» Exercise objective: The lines to copy from the data below are those that hold the string "vivre".

» Data records:
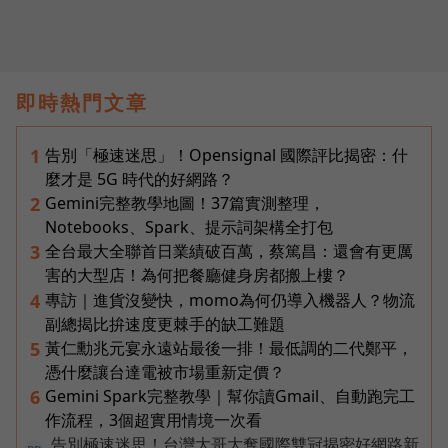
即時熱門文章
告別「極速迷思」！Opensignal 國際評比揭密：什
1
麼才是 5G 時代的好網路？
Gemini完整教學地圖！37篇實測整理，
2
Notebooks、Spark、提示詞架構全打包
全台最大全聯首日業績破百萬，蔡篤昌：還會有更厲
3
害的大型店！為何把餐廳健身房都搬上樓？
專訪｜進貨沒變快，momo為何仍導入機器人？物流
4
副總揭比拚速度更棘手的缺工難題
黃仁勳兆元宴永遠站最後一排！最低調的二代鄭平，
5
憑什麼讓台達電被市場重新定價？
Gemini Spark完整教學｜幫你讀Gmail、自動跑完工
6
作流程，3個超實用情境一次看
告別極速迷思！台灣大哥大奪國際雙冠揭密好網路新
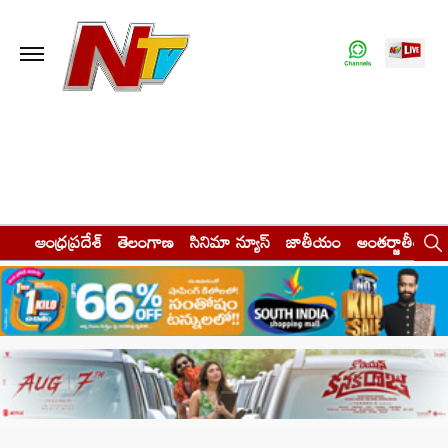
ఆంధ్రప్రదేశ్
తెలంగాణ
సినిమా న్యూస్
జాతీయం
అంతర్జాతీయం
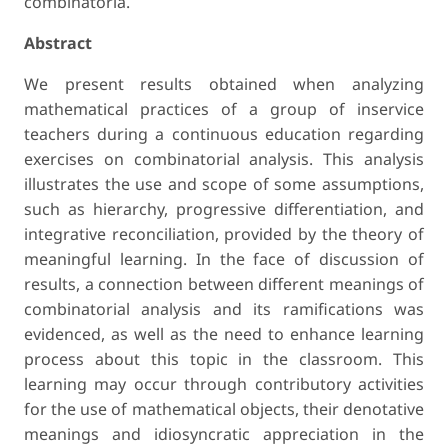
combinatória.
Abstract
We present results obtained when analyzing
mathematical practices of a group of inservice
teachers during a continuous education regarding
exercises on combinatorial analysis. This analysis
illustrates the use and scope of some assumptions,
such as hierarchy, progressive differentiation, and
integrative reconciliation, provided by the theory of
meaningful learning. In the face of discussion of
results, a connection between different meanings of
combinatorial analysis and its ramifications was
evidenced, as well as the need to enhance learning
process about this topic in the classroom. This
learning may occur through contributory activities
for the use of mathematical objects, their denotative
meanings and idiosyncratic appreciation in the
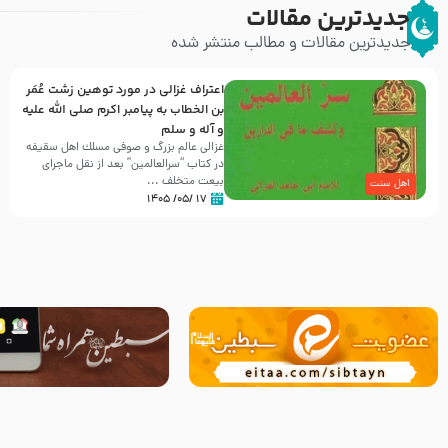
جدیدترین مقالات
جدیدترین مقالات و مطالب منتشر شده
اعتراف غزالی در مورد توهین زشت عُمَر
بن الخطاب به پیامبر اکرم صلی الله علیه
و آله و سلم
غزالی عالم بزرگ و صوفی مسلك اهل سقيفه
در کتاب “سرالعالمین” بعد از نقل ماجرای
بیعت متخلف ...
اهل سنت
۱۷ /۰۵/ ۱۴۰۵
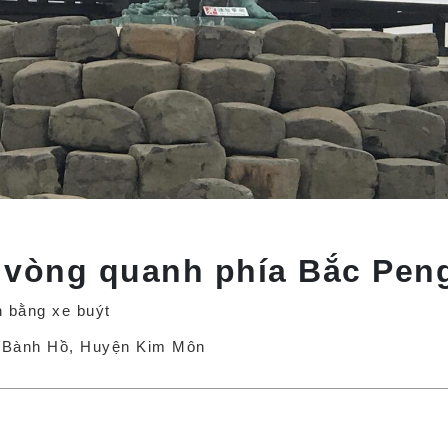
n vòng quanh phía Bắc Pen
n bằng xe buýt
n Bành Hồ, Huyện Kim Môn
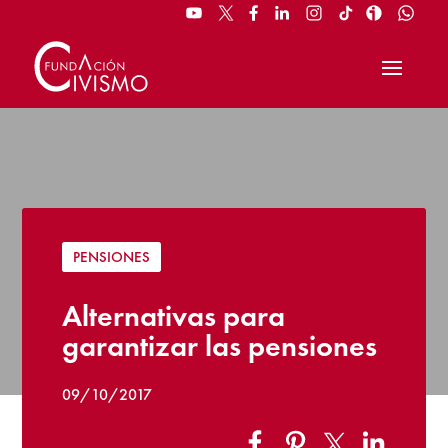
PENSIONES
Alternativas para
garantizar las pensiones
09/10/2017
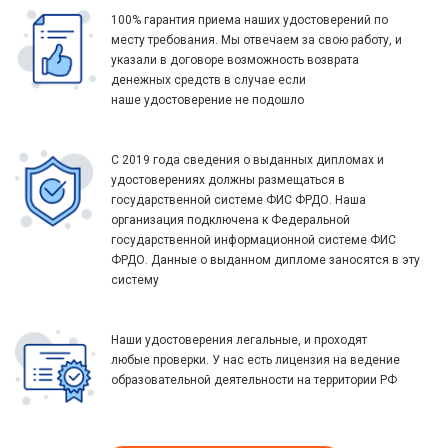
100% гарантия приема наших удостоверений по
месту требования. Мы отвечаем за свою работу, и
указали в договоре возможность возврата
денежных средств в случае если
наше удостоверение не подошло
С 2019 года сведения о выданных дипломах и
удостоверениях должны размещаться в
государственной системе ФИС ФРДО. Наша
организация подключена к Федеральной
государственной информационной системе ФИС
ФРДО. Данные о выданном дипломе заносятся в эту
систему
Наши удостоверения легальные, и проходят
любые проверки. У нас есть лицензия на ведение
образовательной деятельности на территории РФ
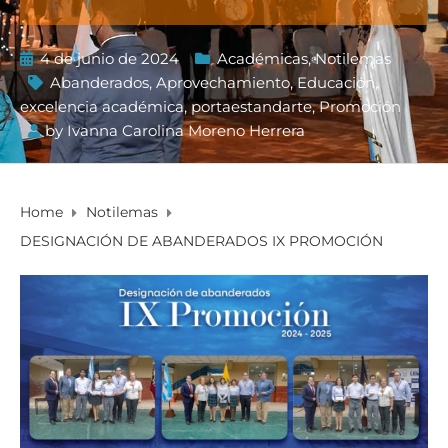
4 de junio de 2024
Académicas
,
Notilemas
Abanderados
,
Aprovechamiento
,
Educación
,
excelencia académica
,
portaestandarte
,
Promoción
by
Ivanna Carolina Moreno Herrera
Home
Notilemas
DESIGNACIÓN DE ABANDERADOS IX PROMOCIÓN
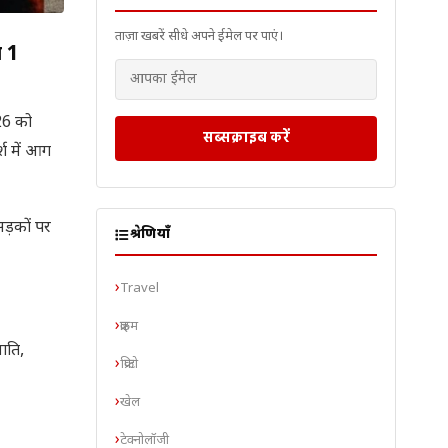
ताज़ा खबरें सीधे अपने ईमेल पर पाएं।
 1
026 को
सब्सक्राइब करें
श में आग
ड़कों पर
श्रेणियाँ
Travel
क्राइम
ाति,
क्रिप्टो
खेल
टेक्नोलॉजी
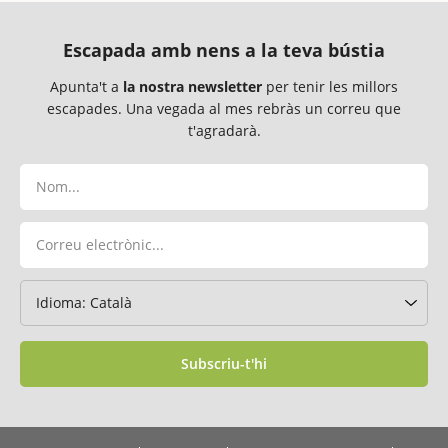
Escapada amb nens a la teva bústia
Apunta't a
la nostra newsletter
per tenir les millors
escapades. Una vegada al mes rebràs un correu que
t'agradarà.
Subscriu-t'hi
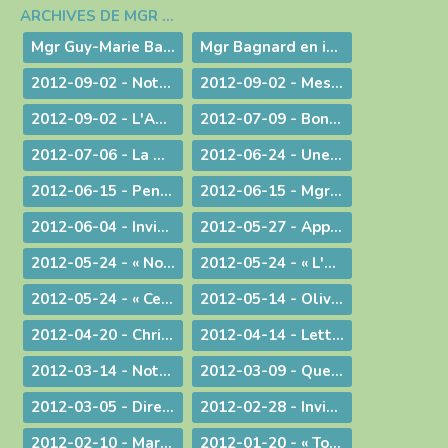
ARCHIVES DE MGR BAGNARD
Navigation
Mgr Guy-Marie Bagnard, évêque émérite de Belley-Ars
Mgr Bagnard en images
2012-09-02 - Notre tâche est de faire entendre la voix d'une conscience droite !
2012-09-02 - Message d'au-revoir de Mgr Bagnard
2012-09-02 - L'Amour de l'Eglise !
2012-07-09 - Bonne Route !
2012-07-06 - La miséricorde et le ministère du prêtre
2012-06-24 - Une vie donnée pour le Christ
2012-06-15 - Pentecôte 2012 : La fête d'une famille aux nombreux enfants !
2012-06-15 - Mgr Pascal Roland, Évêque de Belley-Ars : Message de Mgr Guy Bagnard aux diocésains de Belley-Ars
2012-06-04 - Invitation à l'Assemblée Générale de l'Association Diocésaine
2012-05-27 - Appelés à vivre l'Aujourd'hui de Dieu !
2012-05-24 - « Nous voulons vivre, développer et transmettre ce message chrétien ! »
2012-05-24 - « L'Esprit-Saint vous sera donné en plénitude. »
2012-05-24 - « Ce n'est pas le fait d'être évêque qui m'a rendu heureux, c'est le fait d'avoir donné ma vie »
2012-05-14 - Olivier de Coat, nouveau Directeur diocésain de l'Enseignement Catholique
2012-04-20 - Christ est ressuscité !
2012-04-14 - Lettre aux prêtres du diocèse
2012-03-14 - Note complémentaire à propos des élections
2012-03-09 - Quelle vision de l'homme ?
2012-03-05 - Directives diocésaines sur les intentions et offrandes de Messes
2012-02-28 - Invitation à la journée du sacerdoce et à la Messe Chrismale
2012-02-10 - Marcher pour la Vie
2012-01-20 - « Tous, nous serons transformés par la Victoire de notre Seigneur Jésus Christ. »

» Problem solution:
2012-05-27 - Appelés à vivre l'Aujourd'hui de Dieu !
2012-05-24 - « Nous voulons vivre, développer et transmettre ce message chrétien ! »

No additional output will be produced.